Plasmid carriage in serogroup 1 strains was not correlated with monocin activity or with the type of monocin produced. However, all 19 serogroup 1 strains in which plasmid DNA was detected were cadmium resistant (MIC, ≥256 μg/ml), whereas only 3 of 17 strains in which plasmid DNA was not detected were cadmium resistant. Detection of cadmium resistance in 81.25% of recurrent serogroup 1 strains compared to only 40% of sporadic strains and the high correlation of plasmid carriage with cadmium resistance are consistent with the suggestions of Lebrun et al. (14) that extensive industrial use of cadmium over the last century has led to widespread cadmium contamination of the environment and necessitated acquisition by bacteria of cadmium resistance mechanisms. These workers have shown that in the case of L. monocytogenes, resistance to cadmium is achieved by an energy-dependent efflux mechanism encoded by genes most often carried on plasmids and less frequently on the chromosome, which prevents accumulation of cadmium in the cell.

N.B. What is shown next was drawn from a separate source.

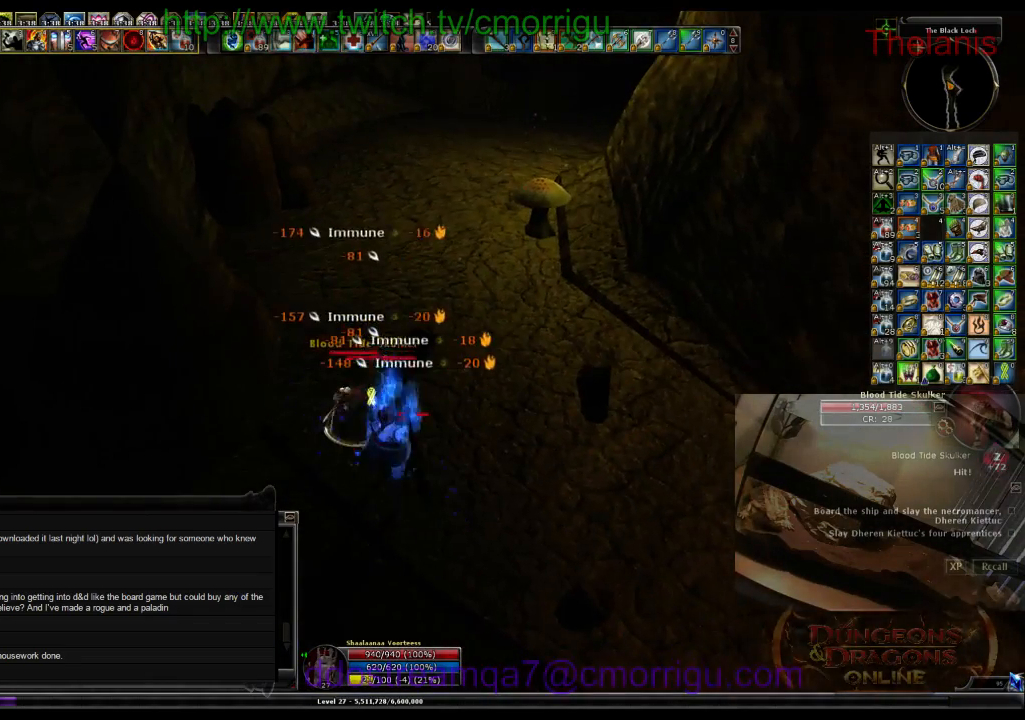
{"keys": ["1"], "events": [[133, "d", "down"], [267, "d", "up"], [333, "1", "down"]]}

A general lack of antibiotic resistance in both plasmid-carrying and non-plasmid-carrying L. monocytogenes strains is not surprising and has been previously noted (1, 6). Espaze and Reynaud (6) considered that this general lack of antibiotic resistance may change if the numbers of L. monocytogenes in food-processing environments and foods increase, thereby facilitating genetic transfers among genera and species. In this context, the resistance to tetracycline of two sporadic isolates from raw milk at processor C is interesting. Neither plasmid DNA nor cadmium resistance was detected in either of these strains, and uniquely among the 45 strains examined, they produced no monocin activity against any indicator strain (type A) (Table 5), thus suggesting a relative disadvantage for survival of these strains in a food-processing environment. However, given the ability of L. monocytogenes strains to adapt to particular habitats or niches, there is a possibility that antibiotic-resistant strains could adapt and persist in foods and food-processing environments and that genetic transfers to other microorganisms might be facilitated, as predicted by Espaze and Reynaud (6).

In the present study, the conclusions reached regarding the recurrence of L. monocytogenes isolates in raw milk and nondairy foods on the basis of MEE typing results have been confirmed by PFGE. In addition, PFGE, when applied to recurrent strains, detected genetic changes in the strains during the period that food surveys were carried out. Production of monocin type E and plasmid-borne cadmium resistance were found more frequently in recurrent than in sporadic L. monocytogenes strains from raw milk and nondairy foods. The persistence of microbial pathogens within a food-processing environment obviously raises food safety concerns and emphasizes the requirement for implementation of concepts such as hazard analysis of critical control points. Such concepts will require a detailed knowledge of the behavior and characteristics of microbial pathogens, such as those described here for L. monocytogenes, if their presence in foods and food-processing environments is to be successfully tracked, monitored, and controlled.